With all the fervor surrounding dining out these days, you may be wondering where to begin. Start, I say, with some of the more architecturally interesting spots — though I don’t mean architecturally interesting in the conventional way. Landscape can be an architectural feature, too, and these days, landscape is just as important as a building’s structure itself. Although entering restaurants is still a slowly unfurling question, the landscape architecture of the East End’s restaurants is a thing to behold. These days, we’re all eating outside a lot more often, and, as we do, it’s time to consider where to share these most promising summer meals. Where should you eat this summer? Try some of these spots, which boast some of the most beautiful landscapes around.
TOPPING ROSE HOUSE
With a full view of the historic inn, enjoy the magical outdoor space of Bridgehampton’s Topping Rose House, which is lit with bistro bulbs and boasts a full garden of annual and perennial plantings. From inside the protected space, you’ll feel miles away from the bustle of the Hamptons traffic, even though Route 27 runs adjacent to it.
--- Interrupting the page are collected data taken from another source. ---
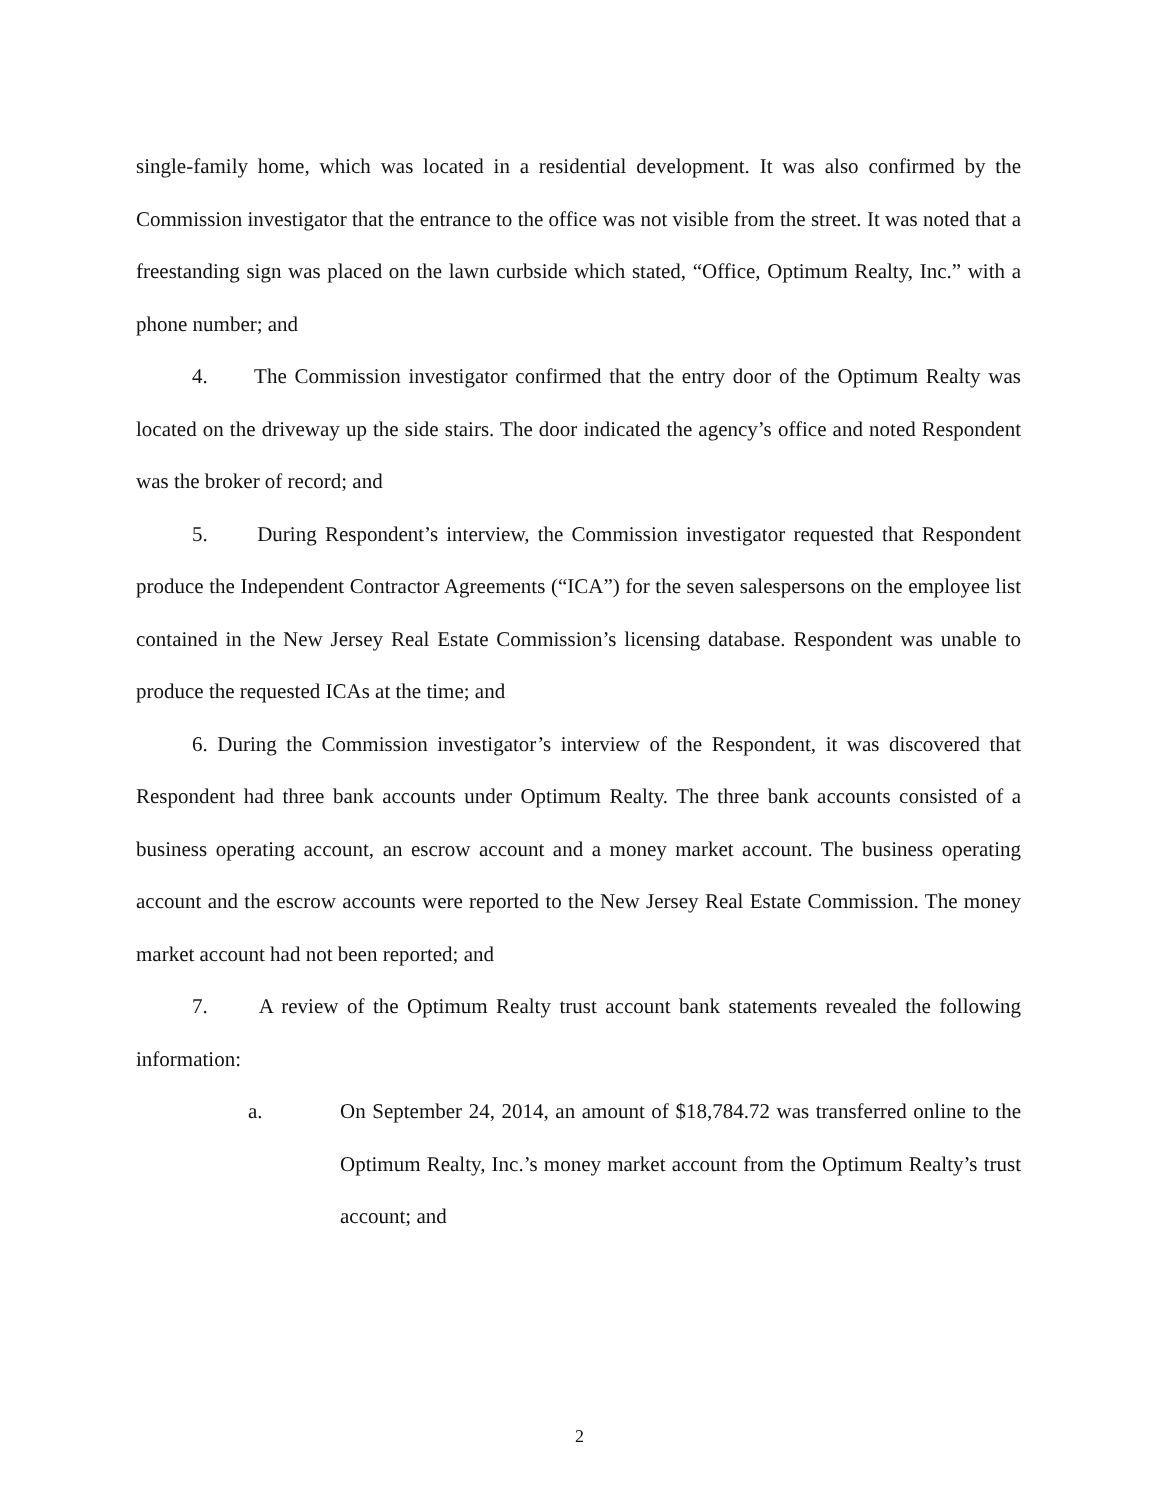single-family home, which was located in a residential development. It was also confirmed by the Commission investigator that the entrance to the office was not visible from the street. It was noted that a freestanding sign was placed on the lawn curbside which stated, “Office, Optimum Realty, Inc.” with a phone number; and
4. The Commission investigator confirmed that the entry door of the Optimum Realty was located on the driveway up the side stairs. The door indicated the agency’s office and noted Respondent was the broker of record; and
5. During Respondent’s interview, the Commission investigator requested that Respondent produce the Independent Contractor Agreements (“ICA”) for the seven salespersons on the employee list contained in the New Jersey Real Estate Commission’s licensing database. Respondent was unable to produce the requested ICAs at the time; and
6. During the Commission investigator’s interview of the Respondent, it was discovered that Respondent had three bank accounts under Optimum Realty. The three bank accounts consisted of a business operating account, an escrow account and a money market account. The business operating account and the escrow accounts were reported to the New Jersey Real Estate Commission. The money market account had not been reported; and
7. A review of the Optimum Realty trust account bank statements revealed the following information:
a. On September 24, 2014, an amount of $18,784.72 was transferred online to the Optimum Realty, Inc.’s money market account from the Optimum Realty’s trust account; and
2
At night, the soothing blues from the nearby pool are sure to put you in the mood for summer, a complement to Jean-Georges Vongerichten’s enticing food,
THE CROW’S NEST
This Montauk hotel and restaurant has always been a stunner as far as outdoor spaces go. With a rolling green hill that extends down to a private beach abutting Lake Montauk, The Crow’s Nest is known for its picture-perfect sunsets, which you can catch while dining al fresco with the restaurant’s 2020 slimmed down menu. Summer breezes and leaning grasses practically define this restaurant, which benefits from a little more time outside. And this year, they’ve introduced batched cocktails and picnic blanket rentals, too, though you can always sit at one of the pergola-shaded tables, beneath string lights, at twilight.
THE 1770 HOUSE
East Hampton’s 1770 House has an outdoor patio that feels like it’s straight out of a fairy tale. With lighting suspended in the trees — an astonishingly beautiful addition to the landscape — the patio is a world in and of itself. Made private by hedges, which wall off the area from the rest of East Hampton, The 1770 House’s patio is almost a secret to the uninitiated. The restaurant is now open for patio seating seven nights a week, with reservations available two days in advance. The menu is upscale: a three-course, $68 prix fixe dinner prepared by veteran chef Michael Rozzi, with two appetizers and a main course. The restaurant also offers selections from its carefully curated 250-bottle wine list, which is overseen by wine director Michael Cohen.